– Короче, оттягивает, приставляет зубило – и хлоп рукой, резко так. Получилась пробоина сантиметровой длины. Крови мало, он туда один шарик зарядил, потом второй, быстро так, и они уже внутри, а аккумуляторщик побелел и завалился на бок, его давай по щекам… Потом вату одеколоном смочил и забинтовал конец, через неделю зажить должно. А у некоторых, говорят, загнивает, если грязь затащат, и я вспомнил про свой палец указательный.
– Себе тоже, что ли, хочешь сделать? – интересуюсь я.
– Нет уж на хер, я сам чуть было не отключился. Вот слышал – усики делают, это, говорят, вещь.
– Как это?
– Уздечку под «шляпой» прокалывают, просовывают леску и концы оплавляют. А как не надо станет, отрезал с одного края, да вытащил. Фикса еще говорил, что у него после первого раза уздечка лопнула.

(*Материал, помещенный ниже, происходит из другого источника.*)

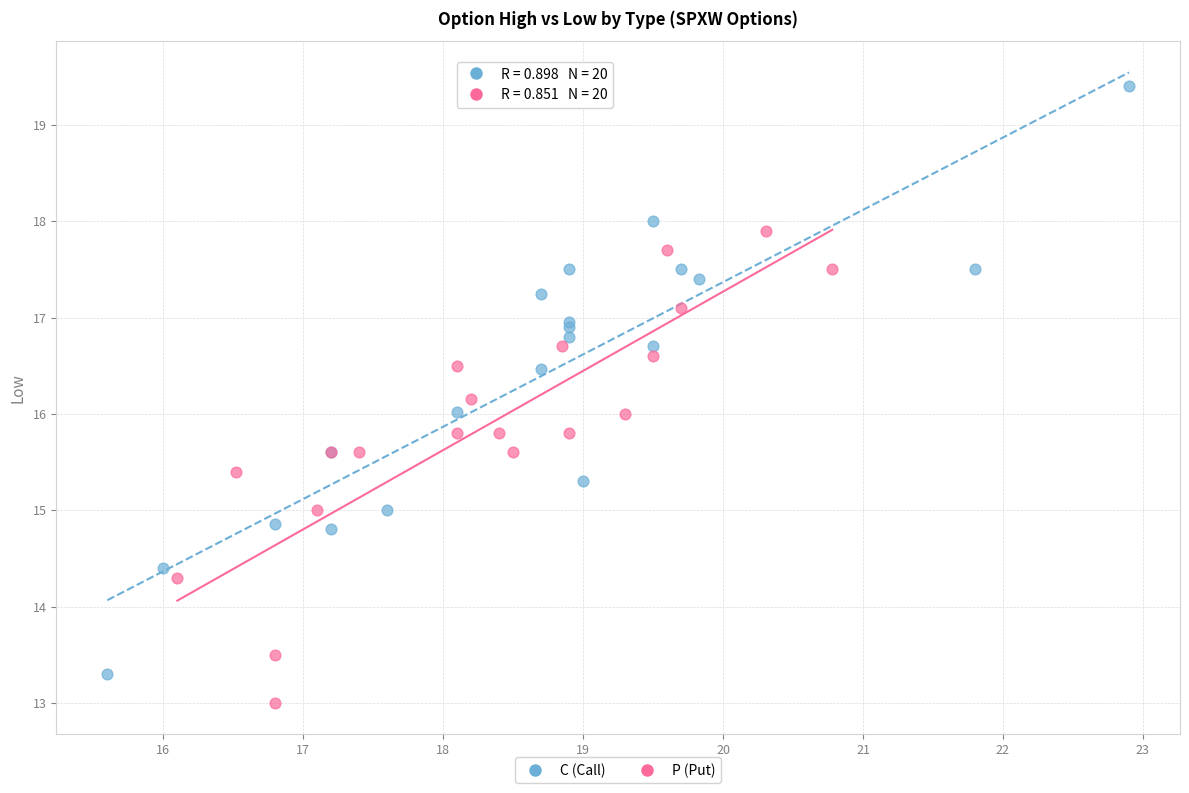

Which series has the largest Y range (max minus min)?

C (Call)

– Это бывает, когда она в головку врастает, – в очередной раз поражаю я собеседника своими познаниями.
– А Большой рассказывал, как ходил к одной, гандон импортный достал где-то. Когда стал вынимать, она взяла, да зажала, – ну, резина растянулась, а она как отпустит, а ему как щелкнет…
– Да пиздит он все…
Подобные темы нередко муссируются в однородной мужской среде, а информация подается в более примитивно-доступной форме.
Все это время Хусанов с неподдельным интересом прислушивался к нашему разговору и даже что-то тихонько блеял на родном наречии, перемежая свой монолог русскими междометиями и предлогами. А Горелый продолжал тему:
– У нас, на гражданке еще, тюремщик откинулся, так он рассказывал, что у них там один головку как-то хитро надрезал, и, короче, когда встает, она розочкой раскрывается. Для бабы кайф вооще…
– Да ладно!
Хусанов при этом, улыбаясь, одобрительно закивал головой и что-то радостно чирикнул.

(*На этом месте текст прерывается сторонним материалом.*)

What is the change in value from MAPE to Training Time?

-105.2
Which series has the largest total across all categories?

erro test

– Чего это он? – озадачился в очередной раз Серега.
Служил Хусанов уже второй месяц и по-русски кое-что должен был соображать.
– А может у него розочкой? – попытался я пошутить.

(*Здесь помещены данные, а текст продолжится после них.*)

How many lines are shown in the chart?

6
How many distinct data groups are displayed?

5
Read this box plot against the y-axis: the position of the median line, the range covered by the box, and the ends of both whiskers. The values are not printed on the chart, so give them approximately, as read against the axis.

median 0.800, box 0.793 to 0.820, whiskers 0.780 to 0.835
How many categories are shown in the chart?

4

– А хрен его знает… Эй, урюк, сюда иди!
Узбек делает три шага в нашу сторону.
– Трщ сржнт, крст Хусанов по ваш прикзан прибл!
– Ну ладно, ладно… – обрывает Горелый его служебное рвение. – У тебя что, розочкой что ли?
Хусанов радостно кивает.
– Ну не хера себе! Покажи.
Тот начинает мяться и опять что-то булькает на своем синтезированном языке, из которого я с трудом разобрал исковерканное слово «нельзя» и еще что-то в этом роде.
– Чего? Че ты ломаешься, как целка? Показывай давай! – мгновенно утратил терпение Серега и уже более миролюбиво добавил:
– Здесь все свои…
Вздрогнув, Хусанов закатил к потолку глаза, видимо позиционируя таким образом свое отсутствие при данной процедуре, и стал неуверенно расстегивать ширинку. В душе моей на мгновение поселилось сомнение в том, что ему удалось до конца разобраться в теме нашего разговора, но любопытство взяло верх и два крепких сержантских затылка сблизились в томительном ожидании.
Через несколько секунд взору нашему явился небольшого размера пенис, отличающийся от среднестатистического славянского варианта, пожалуй, лишь непривычной смуглостью да традиционным мусульманским обрезанием. Два исследователя, пораженные вирусом рецидивирующего естествознания, склонились перед разверзшимся солдатским гульфиком для более детального изучения редчайшего экспоната. Прошло секунд пять, и Горелый, уже в который раз за сегодняшний вечер, озадаченно констатировал:
– Хер как хер…
А низ моего живота сковал подкативший приступ неудержимого хохота. Хусанов же, опустив руки по швам и предоставив нам полную свободу осмотра своей реликвии, продолжал смотреть в потолок, демонстрируя всем своим видом целомудренную покорность. Интересно, что он думал в этот момент о двух странных русских сержантах, проявивших вдруг неожиданно глубокий интерес к его скромному азиатскому достоинству. Со стороны мы, возможно, напоминали добрых военных урологов, проявляющих трогательную заботу о подчиненном. Прошло несколько мгновений, надежда на чудо улетучивалась, а Серега уже наливался малиновым гневом.